Segundo o mercado, Banco Central admitiu fragilidade da economia ao manter juros; dólar vai a R$ 3,214

Turbulência aumenta com decisão do BC

FABRICIO VIEIRA
DA REPORTAGEM LOCAL

Se a intenção do Banco Central era acalmar os mercados ao manter a taxa básica de juros em 16%, o tiro saiu pela culatra. O dólar atingiu ontem R$ 3,214, seu maior valor em 13 meses. O risco-país foi a 758 pontos (alta de 8,75%). A Bolsa de Valores de SP caiu 2,4%, e os juros futuros subiram.
Fatores externos também contribuíram para a deterioração dos mercados, mas a decisão do BC teve um efeito preponderante.
Na quarta-feira, o Copom (Comitê de Política Monetária) manteve os juros básicos da economia em razão da "volatilidade recente" nos mercados.
A decisão foi encarada ontem como uma admissão de que o Brasil é vulnerável aos efeitos da turbulência que atinge os mercados internacionais.
Nas últimas semanas, o presidente Luiz Inácio Lula da Silva, o ministro Antonio Palocci Filho (Fazenda) e o próprio presidente do BC, Henrique Meirelles, vinham dizendo que a turbulência externa não ameaçava o Brasil.
"É como se o BC tivesse "comprado" a turbulência do mercado, assumindo o quanto ela o preocupa", disse Adolpho Nardy Filho, diretor do banco Cruzeiro do Sul, referindo-se à decisão do Copom. "Como o mercado está muito especulativo, qualquer sinalização dessas é motivo para pressionar o dólar e o risco-país."
Os efeitos negativos do Copom somaram-se a um cenário externo desfavorável -as Bolsas caíram na Europa, e o risco-país dos principais emergentes subiu.
Na BM&F, a taxa do contrato DI -que acompanha os juros praticados entre bancos- com vencimento em janeiro, o prazo mais negociado, saltou de 17,05% para 17,76% anuais.
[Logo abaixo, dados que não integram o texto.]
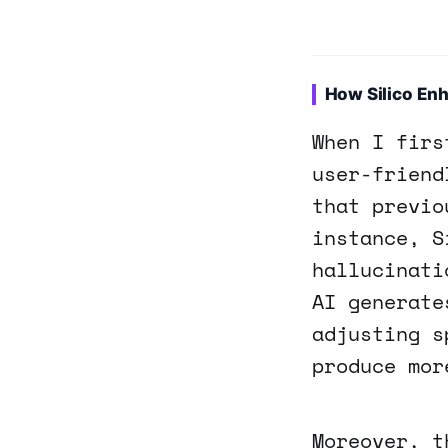
How Silico Enh
When I firs
user-friend
that previo
instance, S
hallucinati
AI generate
adjusting s
produce mor
Moreover, t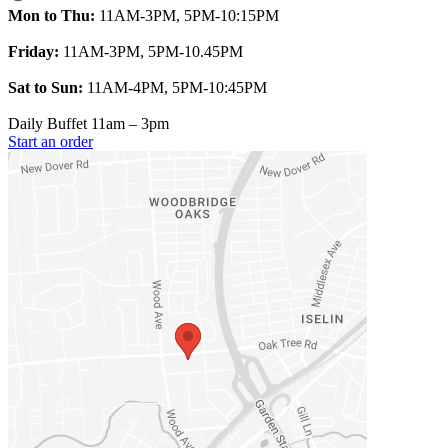
Mon to Thu:
11AM-3PM, 5PM-10:15PM
Friday:
11AM-3PM, 5PM-10.45PM
Sat to Sun:
11AM-4PM, 5PM-10:45PM
Daily Buffet 11am – 3pm
Start an order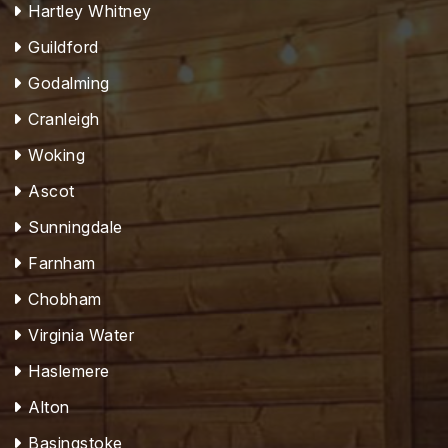
Hartley Whitney
Guildford
Godalming
Cranleigh
Woking
Ascot
Sunningdale
Farnham
Chobham
Virginia Water
Haslemere
Alton
Basingstoke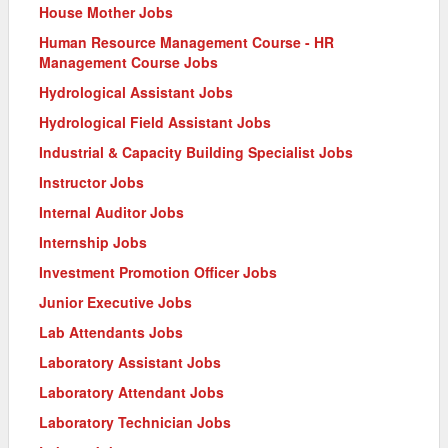
House Mother Jobs
Human Resource Management Course - HR
Management Course Jobs
Hydrological Assistant Jobs
Hydrological Field Assistant Jobs
Industrial & Capacity Building Specialist Jobs
Instructor Jobs
Internal Auditor Jobs
Internship Jobs
Investment Promotion Officer Jobs
Junior Executive Jobs
Lab Attendants Jobs
Laboratory Assistant Jobs
Laboratory Attendant Jobs
Laboratory Technician Jobs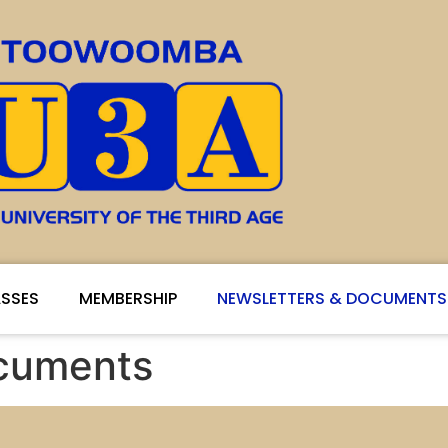
SSES
MEMBERSHIP
NEWSLETTERS & DOCUMENTS
ocuments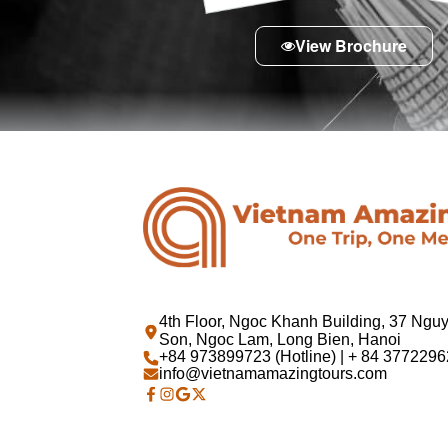
View Brochure
4th Floor, Ngoc Khanh Building, 37 Ngu
Son, Ngoc Lam, Long Bien, Hanoi
+84 973899723 (Hotline) | + 84 37722962
info@vietnamamazingtours.com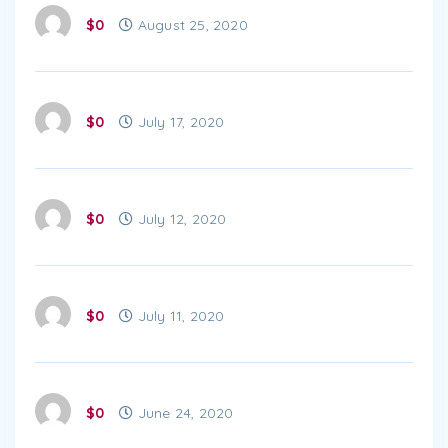
$0
August 25, 2020
$0
July 17, 2020
$0
July 12, 2020
$0
July 11, 2020
$0
June 24, 2020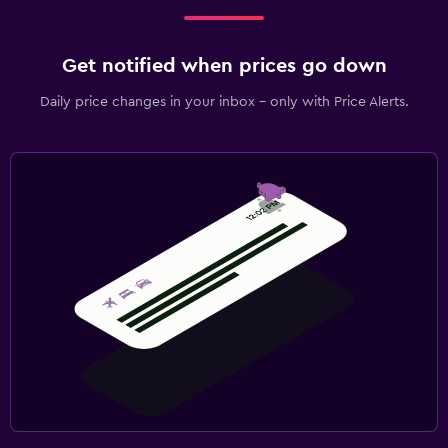
Get notified when prices go down
Daily price changes in your inbox - only with Price Alerts.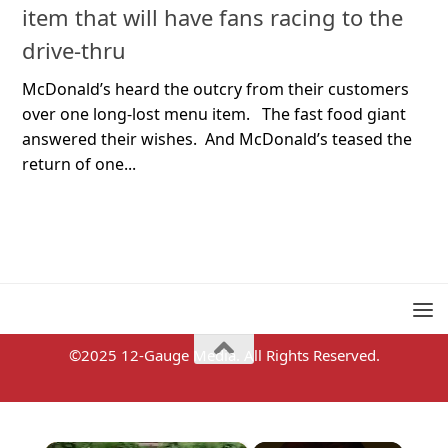
item that will have fans racing to the
drive-thru
McDonald’s heard the outcry from their customers
over one long-lost menu item. The fast food giant
answered their wishes. And McDonald’s teased the
return of one...
©2025 12-Gauge Media. All Rights Reserved.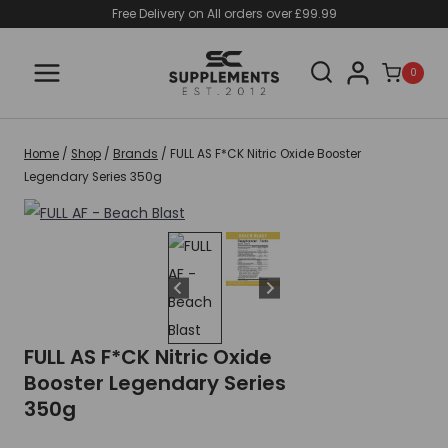
Skip
Free Delivery on All orders over £99.99
to
content
0
Home
/
Shop
/
Brands
/
FULL AS F*CK Nitric Oxide Booster
Legendary Series 350g
FULL AS F*CK Nitric Oxide
Booster Legendary Series
350g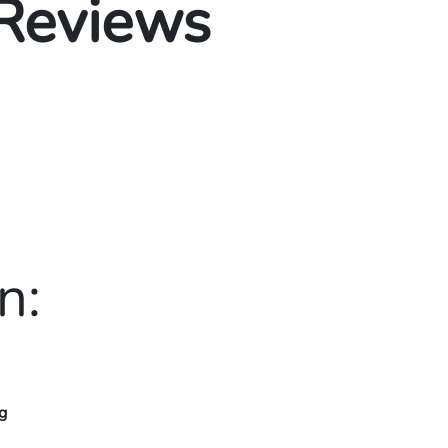
 Reviews
n:
g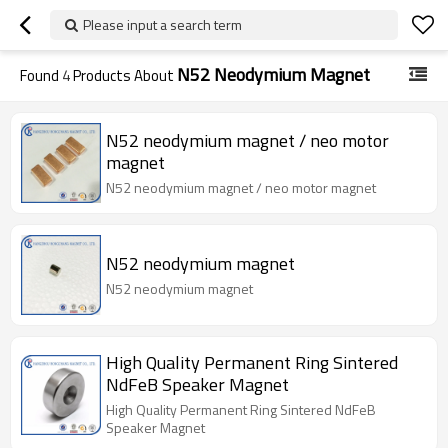
Please input a search term
N52 Neodymium Magnet
Found
4
Products About
N52 neodymium magnet / neo motor
magnet
N52 neodymium magnet / neo motor magnet
N52 neodymium magnet
N52 neodymium magnet
High Quality Permanent Ring Sintered
NdFeB Speaker Magnet
High Quality Permanent Ring Sintered NdFeB
Speaker Magnet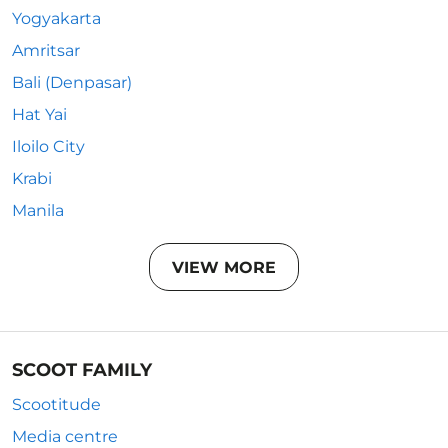
Yogyakarta
Amritsar
Bali (Denpasar)
Hat Yai
Iloilo City
Krabi
Manila
VIEW MORE
SCOOT FAMILY
Scootitude
Media centre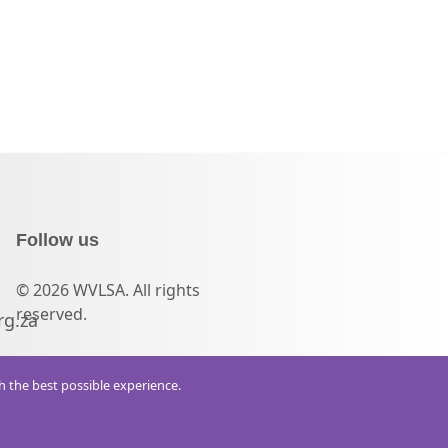
Follow us
© 2026 WVLSA. All rights
reserved.
rg.za
th the best possible experience.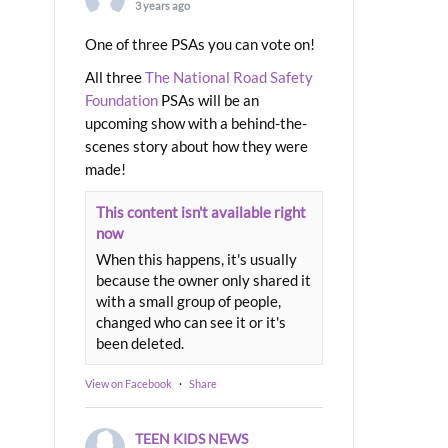
3 years ago
One of three PSAs you can vote on!
All three
The National Road Safety
Foundation
PSAs will be an
upcoming show with a behind-the-
scenes story about how they were
made!
This content isn't available right
now
When this happens, it's usually
because the owner only shared it
with a small group of people,
changed who can see it or it's
been deleted.
View on Facebook
·
Share
TEEN KIDS NEWS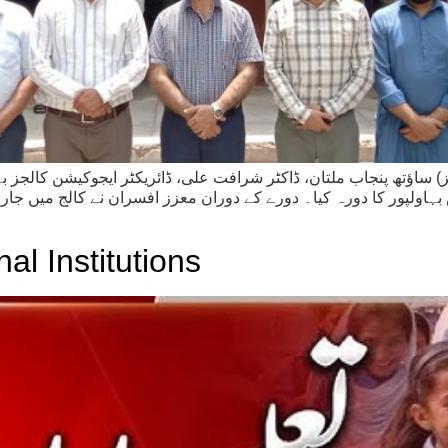
 ساؤتھ پنجاب ملتان، ڈاکٹر شرافت علی، ڈائریکٹر ایجوکیشن کالجز بہ
ولپور کا دورہ کیا۔ دورے کے دوران معزز افسران نے کالج میں جاری ن
l Institutions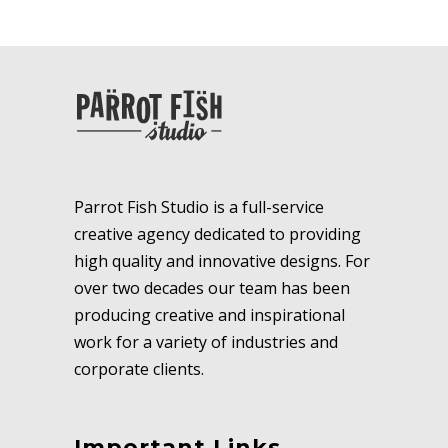
Parrot Fish Studio is a full-service
creative agency dedicated to providing
high quality and innovative designs. For
over two decades our team has been
producing creative and inspirational
work for a variety of industries and
corporate clients.
Important Links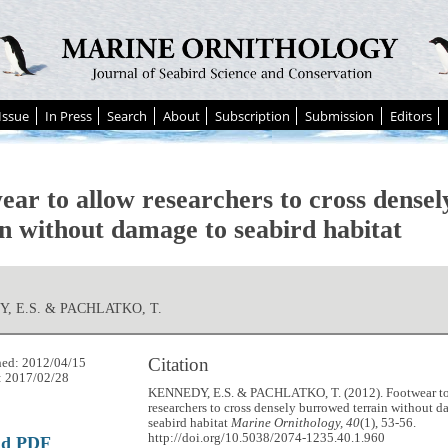
Issue
In Press
Search
About
Subscription
Submission
Editors
ear to allow researchers to cross dense
in without damage to seabird habitat
, E.S. & PACHLATKO, T.
Citation
hed: 2012/04/15
: 2017/02/28
KENNEDY, E.S. & PACHLATKO, T. (2012). Footwear to
researchers to cross densely burrowed terrain without 
seabird habitat
Marine Ornithology, 40
(1), 53-56.
http://doi.org/10.5038/2074-1235.40.1.960
ad PDF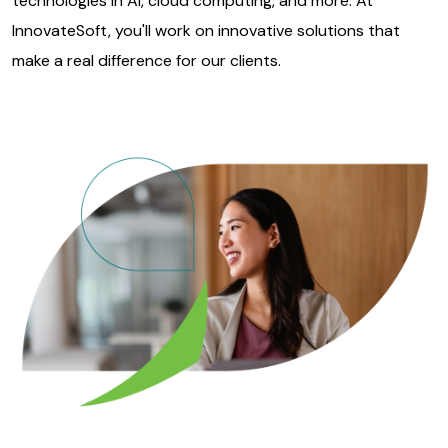
technologies in AI, cloud computing, and more. At
InnovateSoft, you'll work on innovative solutions that
make a real difference for our clients.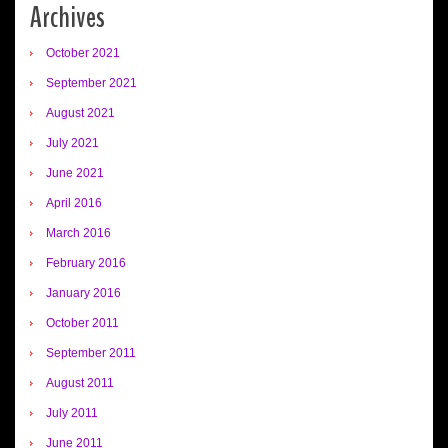
Archives
October 2021
September 2021
August 2021
July 2021
June 2021
April 2016
March 2016
February 2016
January 2016
October 2011
September 2011
August 2011
July 2011
June 2011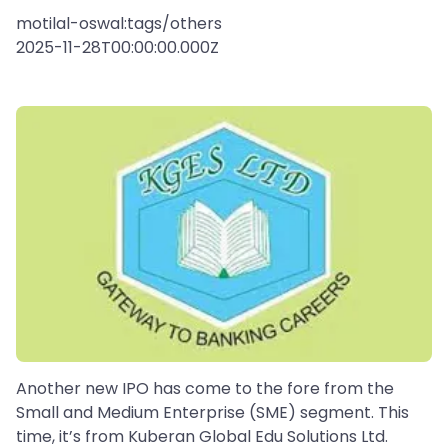
motilal-oswal:tags/others
2025-11-28T00:00:00.000Z
Another new IPO has come to the fore from the
Small and Medium Enterprise (SME) segment. This
time, it’s from Kuberan Global Edu Solutions Ltd.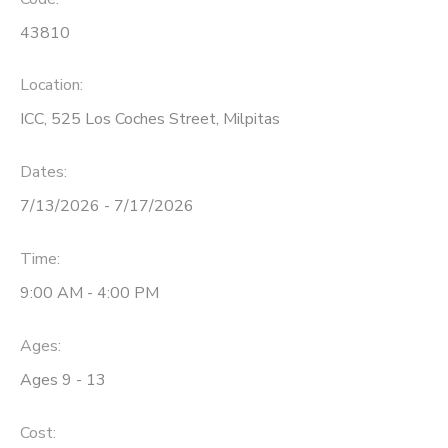
43810
Location:
ICC, 525 Los Coches Street, Milpitas
Dates:
7/13/2026 - 7/17/2026
Time:
9:00 AM - 4:00 PM
Ages:
Ages 9 - 13
Cost: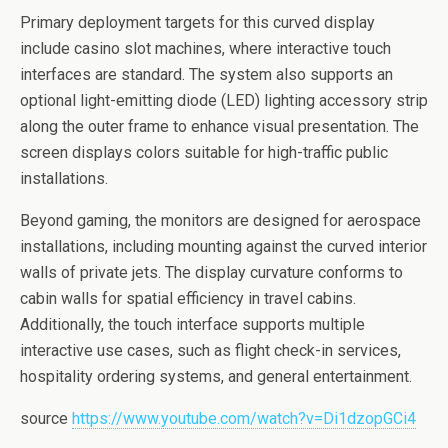
Primary deployment targets for this curved display
include casino slot machines, where interactive touch
interfaces are standard. The system also supports an
optional light-emitting diode (LED) lighting accessory strip
along the outer frame to enhance visual presentation. The
screen displays colors suitable for high-traffic public
installations.
Beyond gaming, the monitors are designed for aerospace
installations, including mounting against the curved interior
walls of private jets. The display curvature conforms to
cabin walls for spatial efficiency in travel cabins.
Additionally, the touch interface supports multiple
interactive use cases, such as flight check-in services,
hospitality ordering systems, and general entertainment.
source
https://www.youtube.com/watch?v=Di1dzopGCi4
As taxas desses contratos são importantes para as empresas planejarem seus investimentos.
"Estamos num período ruim de contágio, de muita volatilidade. Para o mercado melhorar, temos de ter um cenário de petróleo acomodado e uma idéia mais clara de como o banco central americano agirá em relação à sua taxa de juros", diz Clive Botelho, diretor financeiro do Banco Santos.
Lá fora, apesar de o petróleo não ter alcançado outro preço recorde, o dia também foi negativo. As preocupações dos investidores internacionais seguem focadas na expectativa em torno da alta dos juros nos EUA e da pressão sobre o preço do petróleo. O Embi+, média do risco-país dos emergentes, subiu 4,99%.
A queda de ontem da Bolsa de Valores de São Paulo reflete a expectativa do mercado de que os juros voltem a subir no último trimestre do ano. No mês, a Bolsa acumula queda de 6,9%.
Em meio ao turbulento dia, o Tesouro Nacional realizou leilão de compra e venda de títulos públicos prefixados (LTNs).
Analistas afirmaram que o governo atendeu a demanda de instituições financeiras que necessitavam vender LTNs, mas não encontravam compradores no mercado. Quando isso ocorre, as taxas dos papéis caem, e fundos que os carregam podem ter perda de rentabilidade. O Tesouro retirou do mercado cerca de R$ 386 milhões em papéis prefixados.
Nos últimos dias, a volatilidade do mercado financeiro no Brasil -medida de quanto os preços dos ativos variam a cada dia- disparou. Índice calculado por Octavio Vaz, da Questus Asset Management, mostra que a volatilidade da Bolsa era, ontem, 40% maior do que há uma semana.
"A volatilidade do mercado está muito forte. Um sinal disso é que, há três dias, os preços dos ativos têm começado o dia sempre muito descolados dos preços de fechamento da véspera. Isso mostra que os investidores não estão confortáveis com as suas posições", disse. Esse desconforto é reflexo de uma percepção cada vez maior de risco, tanto do cenário externo quanto do doméstico.
Além da volatilidade, outra medida desse temor crescente é a busca por ativos de curtíssimo prazo, cujos preços sempre tendem a oscilar menos.
Tem aumentado, por exemplo, o volume de recursos destinados à compra de títulos que vencem em uma ou duas semanas, no máximo.